When using a persistent Curl handle (the handle is not opened and closed on every https request) with TLS, the Curl handle can enter a state where the Sphere OS will open a TCP connection with the remote server and then the Sphere OS will immediately reset the TCP connection without sending any data. Once in this failure mode this sequence repeats every time a https request is made using the Curl handle. When verbose curl output is enabled the following error is reported on each request attempt:
- SSL: SSL_set_session failed: unknown error number
When the Curl handle first enters this failure mode the Sphere OS sends a TLS Rec Layer-1 Encrypted Alert to the server and the server responds with an Encrypted Alert.
If the Curl handle is closed and reopened the https request works immediately and correctly until the next event triggers the failure mode.
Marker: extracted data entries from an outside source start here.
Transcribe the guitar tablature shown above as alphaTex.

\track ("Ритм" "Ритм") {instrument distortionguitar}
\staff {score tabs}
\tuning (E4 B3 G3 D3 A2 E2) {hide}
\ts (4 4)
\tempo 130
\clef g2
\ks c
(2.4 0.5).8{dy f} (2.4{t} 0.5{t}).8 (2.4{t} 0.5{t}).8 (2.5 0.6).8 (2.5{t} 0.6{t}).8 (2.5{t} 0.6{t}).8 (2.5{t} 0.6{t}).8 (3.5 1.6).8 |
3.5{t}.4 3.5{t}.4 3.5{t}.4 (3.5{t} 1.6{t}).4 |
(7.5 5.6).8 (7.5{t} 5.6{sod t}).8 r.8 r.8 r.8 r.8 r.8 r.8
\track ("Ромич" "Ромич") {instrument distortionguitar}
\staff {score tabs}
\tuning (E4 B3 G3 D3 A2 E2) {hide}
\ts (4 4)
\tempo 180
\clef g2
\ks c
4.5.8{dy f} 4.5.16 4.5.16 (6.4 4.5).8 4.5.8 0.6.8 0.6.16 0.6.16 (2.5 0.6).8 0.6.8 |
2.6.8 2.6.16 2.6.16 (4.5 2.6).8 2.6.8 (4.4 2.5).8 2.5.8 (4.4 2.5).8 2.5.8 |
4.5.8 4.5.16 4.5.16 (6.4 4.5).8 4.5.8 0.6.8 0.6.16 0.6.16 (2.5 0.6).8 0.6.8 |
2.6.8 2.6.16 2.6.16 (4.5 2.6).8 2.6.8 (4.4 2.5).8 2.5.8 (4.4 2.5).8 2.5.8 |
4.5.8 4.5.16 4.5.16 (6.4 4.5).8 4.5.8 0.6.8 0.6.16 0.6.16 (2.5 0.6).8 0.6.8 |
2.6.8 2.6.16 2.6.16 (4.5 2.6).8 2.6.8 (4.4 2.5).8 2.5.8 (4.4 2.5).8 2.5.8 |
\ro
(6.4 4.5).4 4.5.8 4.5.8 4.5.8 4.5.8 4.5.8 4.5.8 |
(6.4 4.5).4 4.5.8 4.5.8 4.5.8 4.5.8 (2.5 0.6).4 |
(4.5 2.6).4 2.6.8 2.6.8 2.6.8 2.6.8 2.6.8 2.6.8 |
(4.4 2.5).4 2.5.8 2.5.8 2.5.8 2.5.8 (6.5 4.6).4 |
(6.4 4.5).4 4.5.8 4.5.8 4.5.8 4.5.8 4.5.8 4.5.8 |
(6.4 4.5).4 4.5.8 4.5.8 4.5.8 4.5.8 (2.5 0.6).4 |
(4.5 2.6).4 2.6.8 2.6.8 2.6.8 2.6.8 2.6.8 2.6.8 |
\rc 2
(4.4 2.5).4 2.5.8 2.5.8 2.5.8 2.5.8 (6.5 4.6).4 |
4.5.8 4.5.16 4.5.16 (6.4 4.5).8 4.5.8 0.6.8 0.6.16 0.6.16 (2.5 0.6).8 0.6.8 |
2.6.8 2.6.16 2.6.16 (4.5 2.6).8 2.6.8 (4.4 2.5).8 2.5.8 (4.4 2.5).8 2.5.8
Based on observation it seems that this failure mode tends to occur when background scanning takes place, probably because there is a reasonable probability of packet loss. See:
https://learn.microsoft.com/en-us/answers/questions/234972/azure-sphere-os-80211-null-data-frames-and-wifi-ba.html?childToView=236318#comment-236318
- The TLS connection has a problem, perhaps due to a missed frame while the Sphere OS is background scanning, and sends one TLS Encrypted Alert to the server.
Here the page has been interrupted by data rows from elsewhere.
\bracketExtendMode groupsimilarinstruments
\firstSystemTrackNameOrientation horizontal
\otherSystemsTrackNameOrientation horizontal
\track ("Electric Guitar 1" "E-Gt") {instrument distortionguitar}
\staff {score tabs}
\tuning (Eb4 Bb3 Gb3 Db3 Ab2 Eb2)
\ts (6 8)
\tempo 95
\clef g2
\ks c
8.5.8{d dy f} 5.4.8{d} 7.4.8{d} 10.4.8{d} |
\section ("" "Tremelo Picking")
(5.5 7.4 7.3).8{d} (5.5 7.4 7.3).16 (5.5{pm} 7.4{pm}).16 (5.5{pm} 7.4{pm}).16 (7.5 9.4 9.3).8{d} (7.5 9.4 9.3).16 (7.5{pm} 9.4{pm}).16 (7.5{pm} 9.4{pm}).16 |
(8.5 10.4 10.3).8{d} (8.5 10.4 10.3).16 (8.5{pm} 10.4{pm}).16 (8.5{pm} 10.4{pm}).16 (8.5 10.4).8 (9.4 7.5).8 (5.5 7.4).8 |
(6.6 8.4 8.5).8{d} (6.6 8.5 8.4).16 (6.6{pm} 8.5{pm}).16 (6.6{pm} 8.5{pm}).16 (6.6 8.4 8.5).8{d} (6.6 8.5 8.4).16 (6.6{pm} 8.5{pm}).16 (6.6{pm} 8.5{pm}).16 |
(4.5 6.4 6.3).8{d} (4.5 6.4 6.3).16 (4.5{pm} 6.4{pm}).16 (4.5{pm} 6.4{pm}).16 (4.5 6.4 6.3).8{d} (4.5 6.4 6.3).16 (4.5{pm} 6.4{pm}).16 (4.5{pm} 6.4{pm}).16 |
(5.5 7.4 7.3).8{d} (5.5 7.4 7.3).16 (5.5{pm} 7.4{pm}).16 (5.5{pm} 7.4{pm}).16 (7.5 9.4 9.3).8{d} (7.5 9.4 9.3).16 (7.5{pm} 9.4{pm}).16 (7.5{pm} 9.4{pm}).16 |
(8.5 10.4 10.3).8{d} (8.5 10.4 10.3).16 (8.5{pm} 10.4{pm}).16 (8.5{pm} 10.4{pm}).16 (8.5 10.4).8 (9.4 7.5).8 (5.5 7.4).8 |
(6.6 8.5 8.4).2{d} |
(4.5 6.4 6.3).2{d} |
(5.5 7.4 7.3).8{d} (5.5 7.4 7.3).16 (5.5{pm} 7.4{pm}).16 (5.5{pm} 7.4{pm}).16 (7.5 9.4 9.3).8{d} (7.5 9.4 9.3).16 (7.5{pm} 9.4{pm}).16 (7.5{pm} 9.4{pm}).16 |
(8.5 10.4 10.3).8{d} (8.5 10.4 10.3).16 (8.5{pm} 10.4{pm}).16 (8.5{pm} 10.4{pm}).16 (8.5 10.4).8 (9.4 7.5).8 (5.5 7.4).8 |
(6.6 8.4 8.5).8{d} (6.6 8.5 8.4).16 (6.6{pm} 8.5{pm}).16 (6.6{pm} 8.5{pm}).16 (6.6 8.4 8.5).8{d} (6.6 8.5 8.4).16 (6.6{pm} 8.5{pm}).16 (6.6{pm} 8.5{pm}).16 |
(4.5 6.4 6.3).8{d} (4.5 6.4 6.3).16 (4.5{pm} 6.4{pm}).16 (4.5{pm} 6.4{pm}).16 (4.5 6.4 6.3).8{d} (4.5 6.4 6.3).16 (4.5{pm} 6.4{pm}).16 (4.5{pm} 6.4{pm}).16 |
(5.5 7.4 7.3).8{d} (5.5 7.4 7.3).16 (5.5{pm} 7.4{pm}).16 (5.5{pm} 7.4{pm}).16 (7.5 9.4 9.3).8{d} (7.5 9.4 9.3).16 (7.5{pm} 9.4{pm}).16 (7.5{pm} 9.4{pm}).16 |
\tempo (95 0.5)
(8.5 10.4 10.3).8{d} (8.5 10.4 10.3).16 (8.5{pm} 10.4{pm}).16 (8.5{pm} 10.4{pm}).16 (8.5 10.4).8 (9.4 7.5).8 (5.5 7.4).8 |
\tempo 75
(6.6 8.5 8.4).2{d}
- After the TLS Encrypted Alert is sent any https requests on the curl handle will open a TCP connection with the server and then the Sphere OS immediately resets the TCP connection without sending any data to the server. The opening of the TCP connection and subsequent reset occurs on every subsequent request.
- Closing and reopening the Curl handle allows the connection to the server to be made immediately and correctly until the failure mode occurs again.
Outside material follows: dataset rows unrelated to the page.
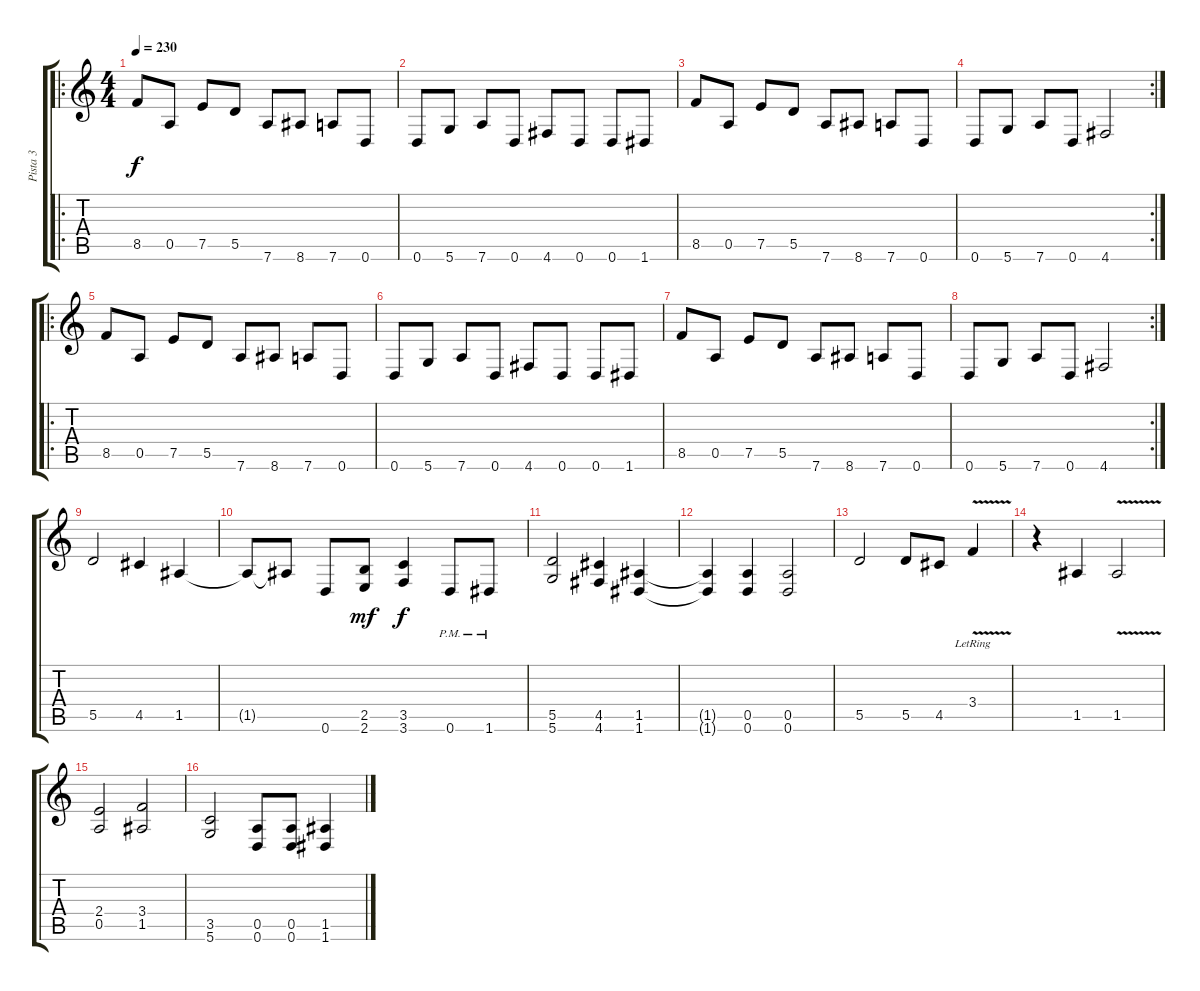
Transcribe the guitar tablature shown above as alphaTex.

\track ("Pista 3" "Pista 3") {instrument distortionguitar}
\staff {score tabs}
\tuning (E4 B3 G3 D3 A2 D2) {hide}
\ro
\ts (4 4)
\tempo 230
\clef g2
\ks c
8.5.8{dy f} 0.5.8 7.5.8 5.5.8 7.6.8 8.6.8 7.6.8 0.6.8 |
0.6.8 5.6.8 7.6.8 0.6.8 4.6.8 0.6.8 0.6.8 1.6.8 |
8.5.8 0.5.8 7.5.8 5.5.8 7.6.8 8.6.8 7.6.8 0.6.8 |
\rc 2
0.6.8 5.6.8 7.6.8 0.6.8 4.6.2 |
\ro
8.5.8 0.5.8 7.5.8 5.5.8 7.6.8 8.6.8 7.6.8 0.6.8 |
0.6.8 5.6.8 7.6.8 0.6.8 4.6.8 0.6.8 0.6.8 1.6.8 |
8.5.8 0.5.8 7.5.8 5.5.8 7.6.8 8.6.8 7.6.8 0.6.8 |
\rc 2
0.6.8 5.6.8 7.6.8 0.6.8 4.6.2 |
5.5.2 4.5.4 1.5.4 |
1.5{t}.8 1.5{t}.8 0.6.8 (2.5 2.6).8{dy mf} (3.5 3.6).4{dy f} 0.6{pm}.8 1.6{pm}.8 |
(5.5 5.6).2 (4.5 4.6).4 (1.5 1.6).4 |
(1.5{t} 1.6{t}).4 (0.5 0.6).4 (0.5 0.6).2 |
5.5.2 5.5.8 4.5.8 3.4{v lr}.4 |
r.4 1.5.4 1.5{v}.2 |
(2.4 0.5).2 (3.4 1.5).2 |
(3.5 5.6).2 (0.5 0.6).8 (0.5 0.6).8 (1.5 1.6).4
I have monitored Application memory usage and there are no memory leaks occurring in the Application code.
The failure mode is generally reproducible every 1000-200000 https requests.
There seems likely a bug in the Curl/WolfSSL integration that causes this persistent failure mode.
Although closing and reopening the Curl handle appears to be a workaround I am concerned that there may be other resource leaks in the Sphere OS layer that would eventually cause the workaround to fail to recover successfully.
I believe that packet loss triggers this problem, so it would probably occur in challenging RF environment even without packet loss caused by background scanning.